La position morale de l'Eglise finit par s'effondrer, et au début du XVIème siècle, le protestantisme apparaît comme un symptôme de révolte des fidèles contre une institution devenue trop corrompue. L'Empereur catholique Charles Quint ne peut empêcher que des pans importants de l'Allemagne quittent le catholicisme, Rome est mise à sac en 1527, et les tensions religieuses se transforment en de vraies guerres de religion, notamment en France. Au final, l'Europe occidentale est divisée, et elle n'est plus qu'en partie catholique.
A contrario, le XVIIème siècle est bien plus favorable au catholicisme. La Contre Réforme produit ses effets, et solidifie la religion des territoires restés catholiques. L'ordre des jésuites est à la manœuvre et son influence est redoutable dans les plus hautes sphères de la société. Au siècle de Bossuet, la religion regagne du terrain, et même Louis XIV en respectera davantage les enseignements sur la fin de son règne, influencé en cela par la très dévote Mme de Maintenon.
Les siècles se suivent et ne se ressemblent pas, puisque le XVIIIème siècle, le siècle des Lumières, fait la part belle au libertinage, mais aussi et surtout à l'implacable raison. Si Voltaire est croyant, il n'hésite pas à attaquer la religion comme institution rigide. En remettant en cause la parole de l'Eglise, c'est un pilier de la société d'alors qui est attaqué, et la révolution française se montre violemment athée, et essaye de détruire par la force et la propagande structures et sentiments religieux.
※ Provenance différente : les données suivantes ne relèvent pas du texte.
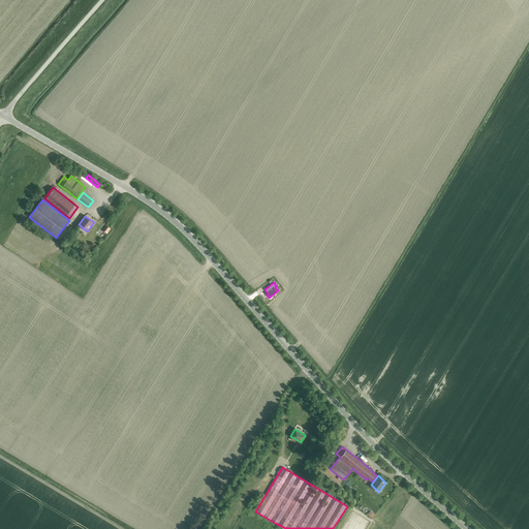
All buildings are outlined.
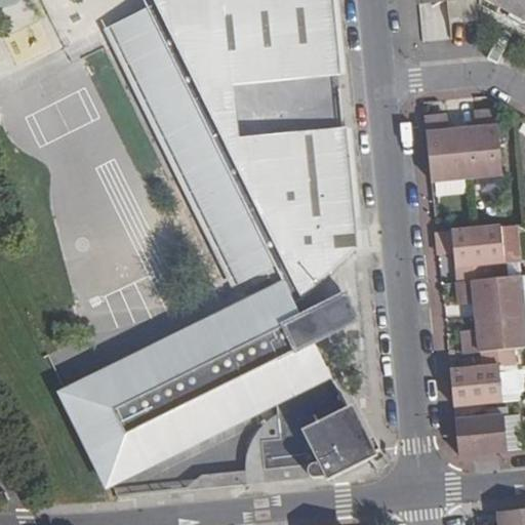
[(344,128),(290,134),(292,159),(235,164),(223,142),(217,88),(338,76),(330,0),(208,0),(212,33),(204,33),(203,26),(176,28),(176,33),(172,36),(179,50),(170,54),(157,27),(120,45),(138,83),(150,77),(167,113),(157,119),(239,285),(266,272),(275,289),(123,363),(124,364),(145,407),(158,401),(165,415),(152,421),(169,455),(169,456),(277,404),(280,440),(260,441),(264,471),(256,471),(257,484),(267,484),(265,472),(307,467),(308,474),(338,471),(337,463),(371,459),(313,341),(318,339),(307,317),(303,319),(295,305),(356,250),(356,248),(335,250),(334,236),(354,234),(344,128)]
La tâche s'avère trop grande, et le XIXème siècle s'avère être celui d'un retour en grâce de la religion. Chateaubriand, avec son Génie du christianisme, en est le précurseur. Avec le romantisme, les artistes délaissent la trop froide raison et s'émeuvent des mystères de la religion, des temps anciens et de la force des sentiments. En France, cela s'accompagne bien sûr du retour de la monarchie, et dans toute la société, l'Eglise reprend son rôle d'institution incontournable.
Le XXème siècle, en revanche, est bien sûr un siècle de recul de l'influence du catholicisme en France. Cela commence avec les lois voulues par les radicaux pour la laïcité, notamment la séparation de l'Eglise et de l'Etat de 1905. Mais l'influence des idées communistes, foncièrement athées, puis libertaires dans la deuxième moitié du siècle engendrent une baisse de la pratique religieuse, ainsi que de la croyance. Et aujourd'hui, les églises sont bien peu remplies par rapport à autrefois.
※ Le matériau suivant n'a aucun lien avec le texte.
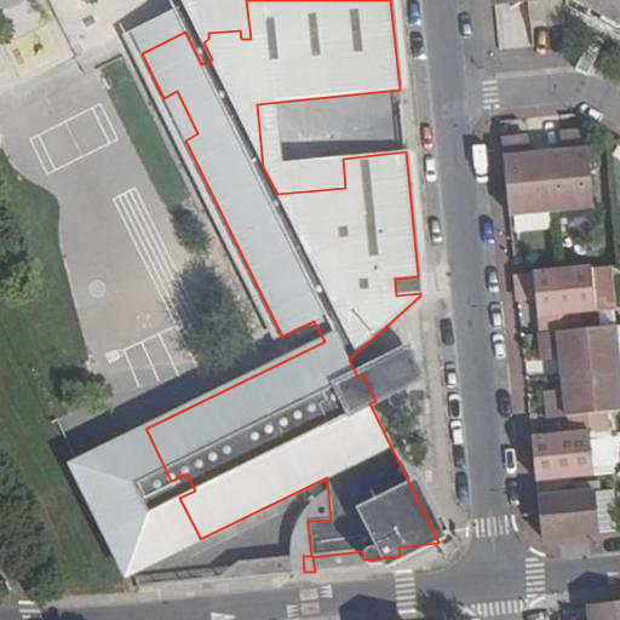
[(246,0),(182,0),(185,5),(204,42),(208,39),(208,33),(240,30),(241,39),(251,39),(246,0)]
Depuis longtemps donc, les siècles s'enchaînent, et lorsqu'un est négatif pour l'Eglise, le suivant est bien plus positif. Alors, pour le XXIème siècle, qu'en sera-t-il ? Celui-ci a en fait à peine commencé. Mais le catholicisme a déjà deux mille ans, cette longévité est une force, et si son importance évolue en suivant les mouvements d'un pendule, eh bien on peut alors penser que ce siècle sera celui d'un retour en force, encore une fois étonnant, de son influence. On sent déjà que les questions religieuses sont bien plus présentes qu'il y a vingt ans, l'Eglise pourrait donc bien attraper la balle au bond.